Feast Festival is an LGBTQIA+ festival held annually in November in Adelaide, South Australia. The event is one of Australia's four major queer festivals, alongside Perth's Pride Festival, Melbourne's Midsumma and the Sydney Gay and Lesbian Mardi Gras.
==History ==
Feast was founded in by a group of arts and community cultural workers. Margie Fischer, Damien Carey, Helen Bock, and Luke Cutler worked together to create a community arts festival for the lesbian and gay community in Adelaide. In 1999, cabaret theatre performer Paul Capsis performed at the festival's opening concert.

In November 2009, the lineup of singer/songwriters for Sing Out at the festival included Emily Davis, Vicki Bennett, and Ziggie Zertophf. In 2011 approximately 48,000 people attended Feast events, with another 40,000 tuning into the live radio broadcast from Picnic in the Park with Joy 94.9.

In 2016, Dannii Minogue was the headline act for the opening night street party.

A short documentary film was researched, created and exhibited as part of Feast’s 25th anniversary in 2022.

==Financial and leadership difficulties==
Between 2013 and 2014 Feast Festival accumulated a significant financial deficit, and in 2015 the organisation moved from curated model and made its Artistic Director, Catherine Fitzgerald, redundant. The decision received criticisms, including from the festival co-founder Helen Bock. The festival was led by General Manager Cassandra Liebeknecht and the Chair of the Board, Joshua Rayner. In September 2016, Liebeknecht was suspended on full pay while the board investigated allegations of unprofessional conduct. She had been criticised for poor performance, including financial management and breaking relationships with local arts and queer community. Liebeknecht resigned before the investigation was completed

In 2016 the organisation was "bailed out" by Arts South Australia Executive Director Peter Louca following unreported losses.

Feast are founder members of Festivals Adelaide, launched in 2020 as an umbrella organisation to provide advocacy, policy and marketing for the festival sector.

_TASKS TO PERFORM_
1. In the Feast Festival article, retype the passage from "Feast are founder" up to and including "the festival sector.".
2. According to the Feast Festival article, about how many people attended Feast events in 2011?
3. Using the Feast Festival article, explain why Festivals Adelaide was launched in 2020.

_DATA_
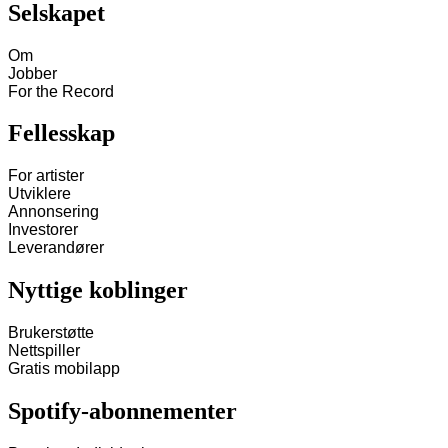
Selskapet
Om
Jobber
For the Record
Fellesskap
For artister
Utviklere
Annonsering
Investorer
Leverandører
Nyttige koblinger
Brukerstøtte
Nettspiller
Gratis mobilapp
Spotify-abonnementer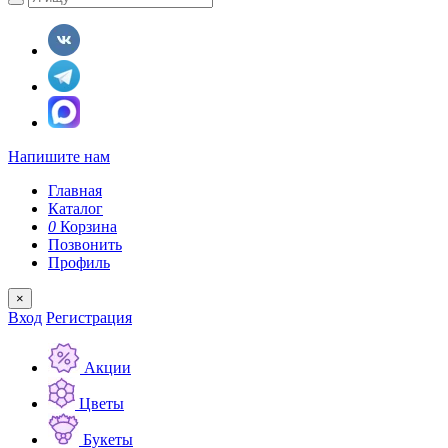
Напишите нам
Главная
Каталог
0
Корзина
Позвонить
Профиль
×
Вход
Регистрация
Акции
Цветы
Букеты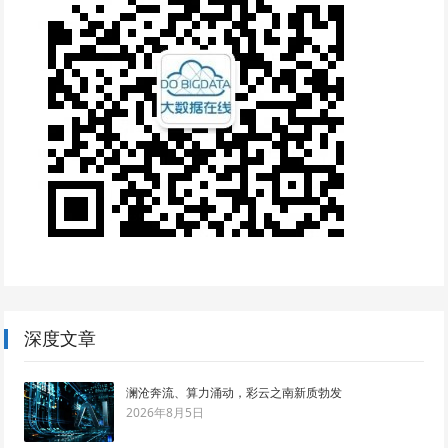
深度文章
澜沧奔流、算力涌动，彩云之南新质勃发
2026年8月5日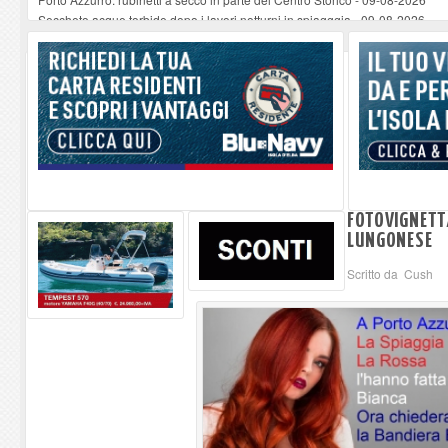
Seccheto acque torbide dopo i lavori notturni in spiagggia
-
09-08-2026
Se ccheto acque torbide dopo i lavori notturni in spiaggia
-
09-08-2026
Se ccheto acque torbide dopo i lavori notturni in spiaggia
-
09-08-2026
Se ccheto acque torbide dopo i lavori notturni in spiaggia
-
09-08-2026
FOTOVIGNETT
LUNGONESE
Scritto da Cush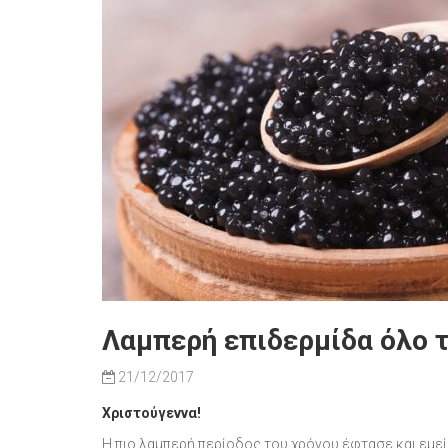
Λαμπερή επιδερμίδα όλο τ
21/12/2017
Χριστούγεννα!
Η πιο λαμπερή περίοδος του χρόνου έφτασε και εμείς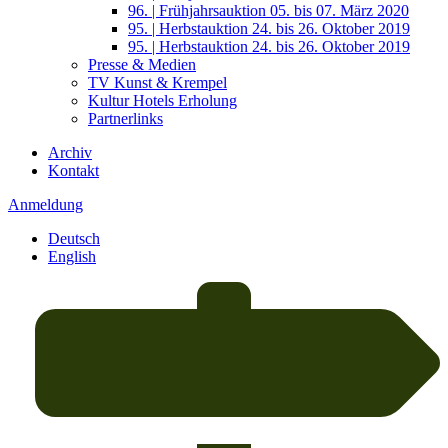
96. | Frühjahrsauktion 05. bis 07. März 2020
95. | Herbstauktion 24. bis 26. Oktober 2019
95. | Herbstauktion 24. bis 26. Oktober 2019
Presse & Medien
TV Kunst & Krempel
Kultur Hotels Erholung
Partnerlinks
Archiv
Kontakt
Anmeldung
Deutsch
English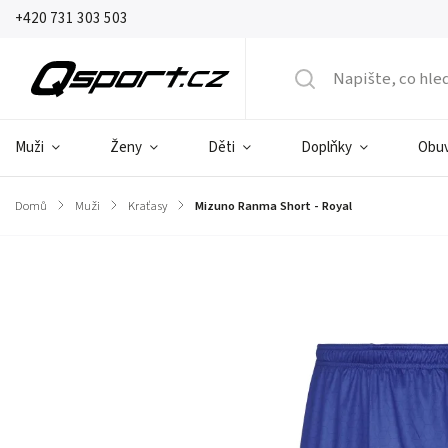
+420 731 303 503
Muži
Ženy
Děti
Doplňky
Obu
Domů
/
Muži
/
Kraťasy
/
Mizuno Ranma Short - Royal
Značka:
Mizuno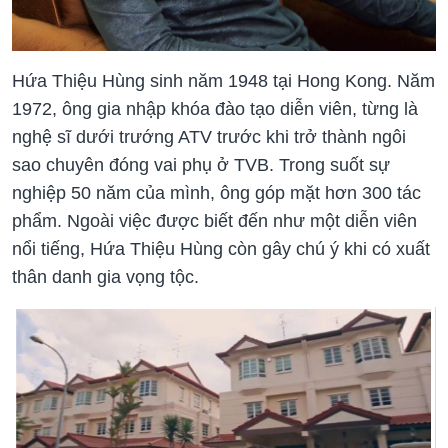
Hứa Thiệu Hùng sinh năm 1948 tại Hong Kong. Năm
1972, ông gia nhập khóa đào tạo diễn viên, từng là
nghệ sĩ dưới trướng ATV trước khi trở thành ngôi
sao chuyên đóng vai phụ ở TVB. Trong suốt sự
nghiệp 50 năm của mình, ông góp mặt hơn 300 tác
phẩm. Ngoài việc được biết đến như một diễn viên
nổi tiếng, Hứa Thiệu Hùng còn gây chú ý khi có xuất
thân danh gia vọng tộc.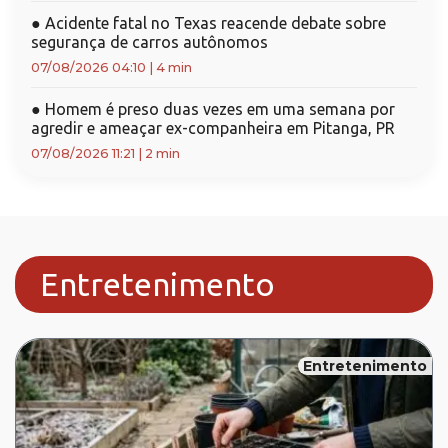
●
Acidente fatal no Texas reacende debate sobre
segurança de carros autônomos
07/08/2026 04:10
|
4 min
●
Homem é preso duas vezes em uma semana por
agredir e ameaçar ex-companheira em Pitanga, PR
07/08/2026 11:21
|
2 min
Entretenimento
Entretenimento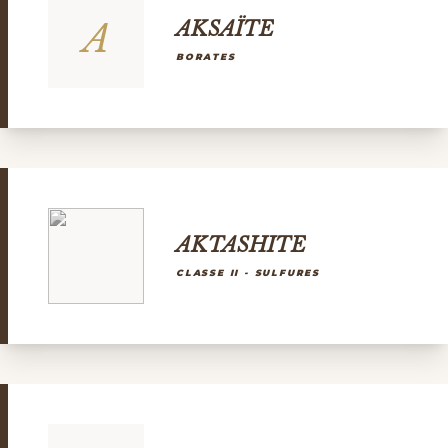
A
AKSAÏTE
BORATES
AKTASHITE
CLASSE II - SULFURES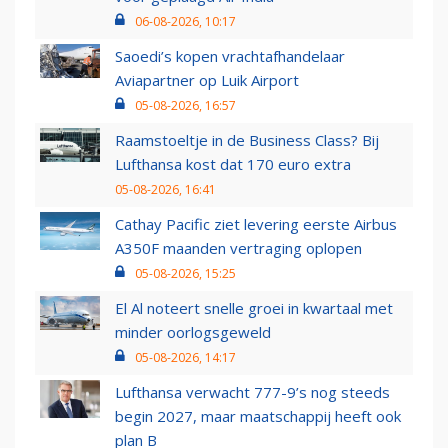
06-08-2026, 10:17
Saoedi’s kopen vrachtafhandelaar
Aviapartner op Luik Airport
05-08-2026, 16:57
Raamstoeltje in de Business Class? Bij
Lufthansa kost dat 170 euro extra
05-08-2026, 16:41
Cathay Pacific ziet levering eerste Airbus
A350F maanden vertraging oplopen
05-08-2026, 15:25
El Al noteert snelle groei in kwartaal met
minder oorlogsgeweld
05-08-2026, 14:17
Lufthansa verwacht 777-9’s nog steeds
begin 2027, maar maatschappij heeft ook
plan B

_SOLUTIONS BELOW_
1.
Feast are founder members of Festivals Adelaide, launched in 2020 as an umbrella organisation to provide advocacy, policy and marketing for the festival sector.

2. Approximately 48,000 people.

3. Festivals Adelaide was launched as an umbrella organisation to provide advocacy, policy and marketing for the festival sector. Feast is one of its founder members.